De acordo com Eva, a agenda dos media não espelha a realidade na Síria porque “se dissessem a verdade desde o início, não estaríamos aqui agora, não teríamos visto tantas pessoas mortas”. Em relação a outras falhas na cobertura jornalística, incluindo os supostos ataques aéreos a hospitais, Bartlett dá outro exemplo de manipulação. Em abril deste ano, foi noticiado por vários media que um hospital chamado Al-Quds Hospital foi atacado e ficou seriamente destruído pelas forças do regime sírio ou russas. A jornalista afirma que as imagens de satélite mostram que este hospital estava no mesmo estado que estava em outubro de 2015. “Não há diferença, não foi atacado”. E lembra que “meses depois, o The Guardian, um jornal britânico proeminente, disse na verdade que o hospital Al-Quds, que havia alegado meses antes ter sido atacado e destruído, tratava as vítimas dos ataques com armas químicas”.

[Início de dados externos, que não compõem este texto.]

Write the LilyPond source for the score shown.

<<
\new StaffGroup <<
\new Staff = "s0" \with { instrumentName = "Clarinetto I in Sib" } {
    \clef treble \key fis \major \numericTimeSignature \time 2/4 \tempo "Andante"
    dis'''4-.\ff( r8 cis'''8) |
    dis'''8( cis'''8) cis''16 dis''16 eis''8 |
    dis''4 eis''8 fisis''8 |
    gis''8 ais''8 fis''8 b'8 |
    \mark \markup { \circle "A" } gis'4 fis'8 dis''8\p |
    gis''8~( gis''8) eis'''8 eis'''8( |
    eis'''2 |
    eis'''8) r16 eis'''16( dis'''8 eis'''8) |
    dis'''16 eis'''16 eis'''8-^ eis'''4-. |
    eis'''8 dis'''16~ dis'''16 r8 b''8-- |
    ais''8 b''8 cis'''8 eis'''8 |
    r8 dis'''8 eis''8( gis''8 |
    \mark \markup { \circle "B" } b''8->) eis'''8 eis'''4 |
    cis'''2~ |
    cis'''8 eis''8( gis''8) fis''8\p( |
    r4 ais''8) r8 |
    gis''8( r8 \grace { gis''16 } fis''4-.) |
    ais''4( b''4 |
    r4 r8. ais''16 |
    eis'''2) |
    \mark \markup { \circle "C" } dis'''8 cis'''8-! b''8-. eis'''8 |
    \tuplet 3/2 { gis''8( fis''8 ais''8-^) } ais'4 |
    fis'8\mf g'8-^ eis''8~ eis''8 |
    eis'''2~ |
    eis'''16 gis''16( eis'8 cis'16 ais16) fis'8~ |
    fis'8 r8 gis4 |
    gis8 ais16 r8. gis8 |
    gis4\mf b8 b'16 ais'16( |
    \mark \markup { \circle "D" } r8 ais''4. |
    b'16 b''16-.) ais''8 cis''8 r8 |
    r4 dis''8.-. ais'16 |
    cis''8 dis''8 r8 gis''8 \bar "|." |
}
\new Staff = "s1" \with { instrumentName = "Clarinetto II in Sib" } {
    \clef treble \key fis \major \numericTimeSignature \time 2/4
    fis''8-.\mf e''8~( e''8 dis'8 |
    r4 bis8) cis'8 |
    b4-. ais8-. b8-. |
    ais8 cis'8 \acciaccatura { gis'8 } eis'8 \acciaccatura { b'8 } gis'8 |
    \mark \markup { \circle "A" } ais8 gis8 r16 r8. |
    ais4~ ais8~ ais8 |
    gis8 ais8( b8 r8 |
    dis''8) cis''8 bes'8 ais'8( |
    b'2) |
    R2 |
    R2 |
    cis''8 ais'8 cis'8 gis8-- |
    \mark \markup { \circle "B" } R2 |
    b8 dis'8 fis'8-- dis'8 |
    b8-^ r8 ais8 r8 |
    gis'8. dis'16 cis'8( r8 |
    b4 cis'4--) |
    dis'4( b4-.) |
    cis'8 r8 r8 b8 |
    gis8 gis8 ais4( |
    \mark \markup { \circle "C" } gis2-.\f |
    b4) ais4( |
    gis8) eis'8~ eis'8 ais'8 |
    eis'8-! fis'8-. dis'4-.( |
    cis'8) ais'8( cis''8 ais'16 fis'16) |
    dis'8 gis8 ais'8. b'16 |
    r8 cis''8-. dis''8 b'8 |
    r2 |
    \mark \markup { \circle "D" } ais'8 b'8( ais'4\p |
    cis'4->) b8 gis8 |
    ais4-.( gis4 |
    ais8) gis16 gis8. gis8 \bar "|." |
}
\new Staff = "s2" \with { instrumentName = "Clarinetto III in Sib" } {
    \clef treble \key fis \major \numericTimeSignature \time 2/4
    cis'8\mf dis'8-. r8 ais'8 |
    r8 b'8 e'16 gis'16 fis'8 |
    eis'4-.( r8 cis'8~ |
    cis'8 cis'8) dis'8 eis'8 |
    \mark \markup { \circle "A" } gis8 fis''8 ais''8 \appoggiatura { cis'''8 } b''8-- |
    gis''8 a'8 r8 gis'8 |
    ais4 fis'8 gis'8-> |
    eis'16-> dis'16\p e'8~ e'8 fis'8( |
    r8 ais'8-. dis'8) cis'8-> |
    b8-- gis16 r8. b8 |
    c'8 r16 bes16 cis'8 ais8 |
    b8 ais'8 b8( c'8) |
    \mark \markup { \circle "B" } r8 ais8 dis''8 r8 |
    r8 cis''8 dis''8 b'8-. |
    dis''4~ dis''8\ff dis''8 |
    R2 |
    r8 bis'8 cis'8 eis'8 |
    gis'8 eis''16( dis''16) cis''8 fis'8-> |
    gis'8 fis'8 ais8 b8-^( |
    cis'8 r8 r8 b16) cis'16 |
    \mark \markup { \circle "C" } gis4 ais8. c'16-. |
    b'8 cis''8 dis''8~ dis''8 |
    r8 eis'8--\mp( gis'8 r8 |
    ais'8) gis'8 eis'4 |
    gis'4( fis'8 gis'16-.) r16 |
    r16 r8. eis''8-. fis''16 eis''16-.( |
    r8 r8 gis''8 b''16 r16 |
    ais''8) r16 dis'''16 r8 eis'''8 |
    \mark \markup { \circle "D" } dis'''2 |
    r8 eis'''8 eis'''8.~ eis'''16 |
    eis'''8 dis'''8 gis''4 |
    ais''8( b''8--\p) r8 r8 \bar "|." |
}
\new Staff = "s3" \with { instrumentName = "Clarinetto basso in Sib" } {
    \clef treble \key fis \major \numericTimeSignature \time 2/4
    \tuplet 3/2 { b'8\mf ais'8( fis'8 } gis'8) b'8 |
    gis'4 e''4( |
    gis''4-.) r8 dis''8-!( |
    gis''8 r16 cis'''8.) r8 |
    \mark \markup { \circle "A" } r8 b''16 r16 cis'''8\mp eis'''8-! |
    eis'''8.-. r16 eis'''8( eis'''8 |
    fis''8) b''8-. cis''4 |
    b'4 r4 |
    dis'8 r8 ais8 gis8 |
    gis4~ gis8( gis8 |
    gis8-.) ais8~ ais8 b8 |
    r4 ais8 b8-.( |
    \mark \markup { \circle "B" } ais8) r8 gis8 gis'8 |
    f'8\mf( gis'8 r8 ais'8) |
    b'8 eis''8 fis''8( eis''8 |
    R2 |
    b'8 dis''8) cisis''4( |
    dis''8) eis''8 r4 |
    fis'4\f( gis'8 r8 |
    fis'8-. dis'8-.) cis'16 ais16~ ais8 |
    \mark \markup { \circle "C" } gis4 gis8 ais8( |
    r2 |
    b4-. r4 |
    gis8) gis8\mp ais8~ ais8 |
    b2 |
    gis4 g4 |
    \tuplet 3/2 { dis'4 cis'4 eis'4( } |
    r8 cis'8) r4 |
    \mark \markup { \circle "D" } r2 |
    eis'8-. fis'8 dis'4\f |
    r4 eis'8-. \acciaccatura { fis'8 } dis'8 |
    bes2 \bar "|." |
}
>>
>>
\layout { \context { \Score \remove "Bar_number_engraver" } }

O Major General Igor Konashenkov, do Ministério da Defesa russo, em declarações aos jornalistas, esta segunda-feira, diz ter encontrado valas comuns com dezenas de sírios torturados e assassinados em Alepo, depois da evacuação dos rebeldes da cidade. Diz também que até ao momento não foi encontrado nenhum “capacete branco” ou outra força civil e voluntária dedicada ao resgate de civis.
Também Peter Ford, ex-embaixador do Reino Unido na Síria (de 1999 a 2003), disse ao britânico The Independent que o Ministério dos Negócios Estrangeiros, liderado agora por Boris Johnson e antes por Philip Hammond, mentiu sobre a guerra na Síria. Ford afirma que o Reino Unido interpretou erradamente a situação no país desde o início do conflito. De acordo com o diplomata, o Reino Unido afirma falsamente que o governo de Bashar Assad não controla o país quando, pelo contrário, “ele está prestes a fazê-lo”. “Bashar Assad não é essa pessoa definida pelos media ocidentais”, afirma, acrescentando que o presidente sírio está no caminho certo. Refere também que os media mentiram ao dizer que “a morte de Assad era iminente”, assim como que “a oposição é dominada pelos ‘moderados’ “, quando se veio a comprovar, segundo ele, que tal não é verdade.

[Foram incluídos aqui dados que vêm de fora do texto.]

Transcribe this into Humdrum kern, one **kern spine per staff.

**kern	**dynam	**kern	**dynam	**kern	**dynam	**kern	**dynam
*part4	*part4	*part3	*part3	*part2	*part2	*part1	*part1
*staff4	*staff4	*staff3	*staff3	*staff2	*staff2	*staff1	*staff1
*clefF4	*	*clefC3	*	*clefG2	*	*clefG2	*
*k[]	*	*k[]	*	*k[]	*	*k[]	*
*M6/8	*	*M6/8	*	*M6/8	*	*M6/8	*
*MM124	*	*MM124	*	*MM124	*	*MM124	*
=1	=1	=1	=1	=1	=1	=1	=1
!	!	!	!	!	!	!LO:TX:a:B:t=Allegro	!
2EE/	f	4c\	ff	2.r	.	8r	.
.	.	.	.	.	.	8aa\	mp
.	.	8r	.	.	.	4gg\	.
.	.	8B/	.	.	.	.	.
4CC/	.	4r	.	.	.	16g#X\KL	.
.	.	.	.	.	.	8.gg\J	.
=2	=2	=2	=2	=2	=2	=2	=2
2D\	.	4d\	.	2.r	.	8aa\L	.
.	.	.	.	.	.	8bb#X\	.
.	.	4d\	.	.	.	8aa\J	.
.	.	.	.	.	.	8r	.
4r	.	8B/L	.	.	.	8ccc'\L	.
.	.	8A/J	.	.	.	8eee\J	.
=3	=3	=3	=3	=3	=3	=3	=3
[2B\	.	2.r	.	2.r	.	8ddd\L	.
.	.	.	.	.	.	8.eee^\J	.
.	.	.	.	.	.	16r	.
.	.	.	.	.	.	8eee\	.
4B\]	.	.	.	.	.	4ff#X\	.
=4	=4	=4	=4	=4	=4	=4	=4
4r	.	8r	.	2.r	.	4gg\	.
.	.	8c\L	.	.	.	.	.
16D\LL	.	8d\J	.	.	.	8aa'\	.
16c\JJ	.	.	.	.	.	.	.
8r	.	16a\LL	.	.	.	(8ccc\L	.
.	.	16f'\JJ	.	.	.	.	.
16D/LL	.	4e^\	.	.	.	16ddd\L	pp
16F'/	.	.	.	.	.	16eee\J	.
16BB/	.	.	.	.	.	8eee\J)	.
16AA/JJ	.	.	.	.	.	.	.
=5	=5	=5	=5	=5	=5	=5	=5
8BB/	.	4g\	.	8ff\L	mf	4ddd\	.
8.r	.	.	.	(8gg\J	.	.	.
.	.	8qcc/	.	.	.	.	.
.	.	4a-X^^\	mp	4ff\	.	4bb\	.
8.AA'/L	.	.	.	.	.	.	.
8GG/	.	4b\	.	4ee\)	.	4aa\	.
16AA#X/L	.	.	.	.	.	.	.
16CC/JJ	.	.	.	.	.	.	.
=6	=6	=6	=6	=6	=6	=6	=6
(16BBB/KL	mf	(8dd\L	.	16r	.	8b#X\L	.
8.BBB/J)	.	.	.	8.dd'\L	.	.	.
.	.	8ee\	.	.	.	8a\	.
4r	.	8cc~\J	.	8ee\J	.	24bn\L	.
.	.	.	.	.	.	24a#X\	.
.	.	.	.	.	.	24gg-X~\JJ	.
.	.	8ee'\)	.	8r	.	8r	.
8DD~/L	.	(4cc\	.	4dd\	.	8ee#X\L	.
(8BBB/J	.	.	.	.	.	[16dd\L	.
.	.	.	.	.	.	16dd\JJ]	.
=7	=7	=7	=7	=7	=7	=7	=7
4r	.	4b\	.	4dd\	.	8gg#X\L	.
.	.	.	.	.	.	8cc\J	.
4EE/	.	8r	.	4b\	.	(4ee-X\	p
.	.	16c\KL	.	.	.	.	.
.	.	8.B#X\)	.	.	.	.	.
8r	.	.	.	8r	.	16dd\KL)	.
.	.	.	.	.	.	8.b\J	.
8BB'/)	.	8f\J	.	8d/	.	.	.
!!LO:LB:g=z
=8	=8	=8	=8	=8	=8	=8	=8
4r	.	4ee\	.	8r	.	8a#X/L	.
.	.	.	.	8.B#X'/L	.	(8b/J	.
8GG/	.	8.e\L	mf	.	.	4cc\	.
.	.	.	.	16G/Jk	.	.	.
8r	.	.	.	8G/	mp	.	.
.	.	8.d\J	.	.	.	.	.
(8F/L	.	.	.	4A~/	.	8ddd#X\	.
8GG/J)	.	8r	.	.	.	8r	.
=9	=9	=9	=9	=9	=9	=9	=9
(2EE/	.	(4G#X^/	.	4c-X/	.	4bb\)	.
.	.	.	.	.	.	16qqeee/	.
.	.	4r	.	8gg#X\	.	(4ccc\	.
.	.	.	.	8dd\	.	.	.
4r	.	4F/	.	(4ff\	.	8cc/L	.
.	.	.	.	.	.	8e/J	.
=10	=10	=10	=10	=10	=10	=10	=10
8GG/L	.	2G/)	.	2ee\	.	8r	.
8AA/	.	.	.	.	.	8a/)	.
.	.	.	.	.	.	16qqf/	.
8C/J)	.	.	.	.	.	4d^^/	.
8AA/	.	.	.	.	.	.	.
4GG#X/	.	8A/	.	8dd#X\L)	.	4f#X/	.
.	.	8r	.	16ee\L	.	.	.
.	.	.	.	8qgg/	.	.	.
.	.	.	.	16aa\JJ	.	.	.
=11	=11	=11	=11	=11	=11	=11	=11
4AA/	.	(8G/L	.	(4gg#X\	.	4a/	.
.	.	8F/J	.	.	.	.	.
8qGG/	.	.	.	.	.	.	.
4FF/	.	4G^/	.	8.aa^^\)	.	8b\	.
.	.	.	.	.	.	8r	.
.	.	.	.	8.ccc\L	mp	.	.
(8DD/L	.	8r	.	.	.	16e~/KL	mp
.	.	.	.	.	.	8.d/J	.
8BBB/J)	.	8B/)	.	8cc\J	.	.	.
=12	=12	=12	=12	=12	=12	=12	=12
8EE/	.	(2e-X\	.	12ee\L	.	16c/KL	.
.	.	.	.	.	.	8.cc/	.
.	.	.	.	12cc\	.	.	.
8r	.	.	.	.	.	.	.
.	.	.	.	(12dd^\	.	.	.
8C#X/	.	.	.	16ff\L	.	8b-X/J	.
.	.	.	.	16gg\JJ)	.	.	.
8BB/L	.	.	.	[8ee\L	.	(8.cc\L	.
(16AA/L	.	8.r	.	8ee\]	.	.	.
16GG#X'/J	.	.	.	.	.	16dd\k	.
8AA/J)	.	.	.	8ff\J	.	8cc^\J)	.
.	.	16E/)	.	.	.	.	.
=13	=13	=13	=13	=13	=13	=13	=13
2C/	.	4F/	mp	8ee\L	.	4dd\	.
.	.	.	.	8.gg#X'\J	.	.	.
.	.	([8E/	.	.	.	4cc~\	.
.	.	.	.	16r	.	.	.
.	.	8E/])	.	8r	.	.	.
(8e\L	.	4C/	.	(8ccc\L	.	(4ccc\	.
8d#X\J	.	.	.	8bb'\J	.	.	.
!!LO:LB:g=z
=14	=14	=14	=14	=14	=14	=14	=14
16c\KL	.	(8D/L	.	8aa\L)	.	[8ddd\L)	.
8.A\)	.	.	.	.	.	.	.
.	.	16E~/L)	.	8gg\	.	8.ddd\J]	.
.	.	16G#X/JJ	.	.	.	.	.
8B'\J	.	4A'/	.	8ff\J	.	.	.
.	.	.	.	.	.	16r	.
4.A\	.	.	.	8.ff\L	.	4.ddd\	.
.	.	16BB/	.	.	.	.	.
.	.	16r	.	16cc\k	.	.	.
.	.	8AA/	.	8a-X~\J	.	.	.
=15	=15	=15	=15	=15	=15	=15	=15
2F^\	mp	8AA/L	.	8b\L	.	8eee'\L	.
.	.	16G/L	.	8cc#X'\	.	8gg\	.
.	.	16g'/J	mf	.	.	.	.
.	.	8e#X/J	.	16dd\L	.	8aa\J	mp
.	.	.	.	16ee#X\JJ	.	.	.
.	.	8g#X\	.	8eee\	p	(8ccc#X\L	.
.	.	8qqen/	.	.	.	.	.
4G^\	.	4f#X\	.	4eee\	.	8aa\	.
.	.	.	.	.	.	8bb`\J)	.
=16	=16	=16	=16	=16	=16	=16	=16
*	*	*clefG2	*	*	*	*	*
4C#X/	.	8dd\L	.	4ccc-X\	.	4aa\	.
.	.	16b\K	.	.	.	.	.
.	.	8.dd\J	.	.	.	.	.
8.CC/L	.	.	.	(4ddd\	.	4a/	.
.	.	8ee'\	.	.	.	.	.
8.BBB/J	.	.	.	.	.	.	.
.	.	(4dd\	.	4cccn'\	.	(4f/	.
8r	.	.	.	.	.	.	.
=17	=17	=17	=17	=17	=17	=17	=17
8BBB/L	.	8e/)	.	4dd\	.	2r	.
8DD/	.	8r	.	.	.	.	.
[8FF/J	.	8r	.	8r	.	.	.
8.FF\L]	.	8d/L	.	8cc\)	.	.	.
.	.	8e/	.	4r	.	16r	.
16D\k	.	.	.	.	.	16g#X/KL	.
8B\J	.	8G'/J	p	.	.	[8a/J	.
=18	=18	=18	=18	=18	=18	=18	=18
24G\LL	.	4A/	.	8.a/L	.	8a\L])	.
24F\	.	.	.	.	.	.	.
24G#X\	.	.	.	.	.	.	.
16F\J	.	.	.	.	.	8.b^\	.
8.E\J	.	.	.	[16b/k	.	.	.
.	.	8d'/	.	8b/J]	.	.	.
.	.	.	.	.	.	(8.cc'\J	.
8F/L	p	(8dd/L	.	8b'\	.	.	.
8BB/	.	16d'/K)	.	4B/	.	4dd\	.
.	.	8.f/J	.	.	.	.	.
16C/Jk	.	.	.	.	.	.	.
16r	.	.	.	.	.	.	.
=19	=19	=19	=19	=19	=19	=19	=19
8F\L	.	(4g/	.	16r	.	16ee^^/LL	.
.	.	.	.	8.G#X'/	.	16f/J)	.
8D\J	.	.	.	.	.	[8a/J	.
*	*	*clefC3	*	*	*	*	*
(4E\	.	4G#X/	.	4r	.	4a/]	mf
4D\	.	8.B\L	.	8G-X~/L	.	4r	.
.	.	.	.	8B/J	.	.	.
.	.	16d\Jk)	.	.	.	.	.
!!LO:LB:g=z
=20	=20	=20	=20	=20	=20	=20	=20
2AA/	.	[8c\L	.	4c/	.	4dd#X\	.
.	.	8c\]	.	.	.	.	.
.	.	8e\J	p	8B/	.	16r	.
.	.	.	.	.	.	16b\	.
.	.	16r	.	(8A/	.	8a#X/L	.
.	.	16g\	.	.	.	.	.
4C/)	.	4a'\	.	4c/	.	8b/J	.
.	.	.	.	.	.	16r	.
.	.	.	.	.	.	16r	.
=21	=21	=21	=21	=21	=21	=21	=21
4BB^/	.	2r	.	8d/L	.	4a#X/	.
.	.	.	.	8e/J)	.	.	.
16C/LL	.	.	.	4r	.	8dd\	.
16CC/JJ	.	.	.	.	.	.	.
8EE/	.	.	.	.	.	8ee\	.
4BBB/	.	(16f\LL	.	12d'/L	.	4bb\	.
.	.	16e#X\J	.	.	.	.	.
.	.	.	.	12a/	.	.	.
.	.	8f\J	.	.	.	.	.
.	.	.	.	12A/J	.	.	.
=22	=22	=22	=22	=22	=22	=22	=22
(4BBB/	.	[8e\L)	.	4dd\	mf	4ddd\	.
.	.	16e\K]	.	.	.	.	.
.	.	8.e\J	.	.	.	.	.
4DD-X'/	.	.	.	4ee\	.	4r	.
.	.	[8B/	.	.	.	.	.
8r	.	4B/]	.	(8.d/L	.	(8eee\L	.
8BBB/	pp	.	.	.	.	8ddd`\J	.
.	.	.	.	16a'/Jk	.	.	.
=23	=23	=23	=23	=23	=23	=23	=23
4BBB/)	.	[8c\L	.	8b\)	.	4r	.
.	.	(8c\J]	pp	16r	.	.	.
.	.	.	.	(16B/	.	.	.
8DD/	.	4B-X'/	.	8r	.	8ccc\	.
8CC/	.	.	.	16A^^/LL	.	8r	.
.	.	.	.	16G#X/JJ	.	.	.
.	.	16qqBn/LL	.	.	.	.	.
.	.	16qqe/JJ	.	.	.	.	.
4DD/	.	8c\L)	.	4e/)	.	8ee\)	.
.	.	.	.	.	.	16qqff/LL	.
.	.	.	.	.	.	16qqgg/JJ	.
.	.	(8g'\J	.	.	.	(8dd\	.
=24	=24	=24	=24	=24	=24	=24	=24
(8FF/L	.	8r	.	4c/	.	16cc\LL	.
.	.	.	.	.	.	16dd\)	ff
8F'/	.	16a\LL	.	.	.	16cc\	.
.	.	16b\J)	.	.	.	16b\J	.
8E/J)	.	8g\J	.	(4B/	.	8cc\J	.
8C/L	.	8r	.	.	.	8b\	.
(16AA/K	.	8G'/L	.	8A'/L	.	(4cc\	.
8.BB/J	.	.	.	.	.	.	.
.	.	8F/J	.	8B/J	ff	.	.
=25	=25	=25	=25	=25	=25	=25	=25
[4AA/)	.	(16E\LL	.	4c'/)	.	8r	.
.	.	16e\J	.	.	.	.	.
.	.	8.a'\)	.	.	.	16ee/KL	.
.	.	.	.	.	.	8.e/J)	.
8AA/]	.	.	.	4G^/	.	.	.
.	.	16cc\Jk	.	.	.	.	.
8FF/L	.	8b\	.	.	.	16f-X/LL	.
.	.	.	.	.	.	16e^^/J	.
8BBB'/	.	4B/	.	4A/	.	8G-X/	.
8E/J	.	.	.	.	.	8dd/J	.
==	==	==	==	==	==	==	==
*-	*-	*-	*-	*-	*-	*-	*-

O diplomata admite que a política do Reino Unido tem “agravado a situação” na Síria. Explica que quando o conflito começou, o Reino Unido deveria ter investido as suas próprias forças no terreno, ou então não deveria ter encorajado a campanha da oposição ao regime de Assad.
Boris Johnson disse, depois de uma reunião em Paris no início deste mês, que não poderia haver solução militar para a guerra na Síria, ao mesmo tempo que o Reino Unido tem consistentemente defendido que Assad não pode ser uma parte do futuro da Síria. Um porta-voz do Ministério das Rεlaçõεs Externas disse: “O Reino Unido continua a acreditar num acordo político liderado pela Síria. Uma solução política e transição de Assad é a única maneira de acabar com o sofrimento do povo sírio. O regime de Assad tem o sangue de centenas de milhares de pessoas nas suas mãos. Não há nenhuma maneira de poder unir e trazer estabilidade à Síria.”
Estas declarações acontecem numa altura em que Barack Obama anuncia o levantamento de algumas restrições de armamento, o que permite aos EUA entregar mísseis antiaéreos portáteis aos rebeldes.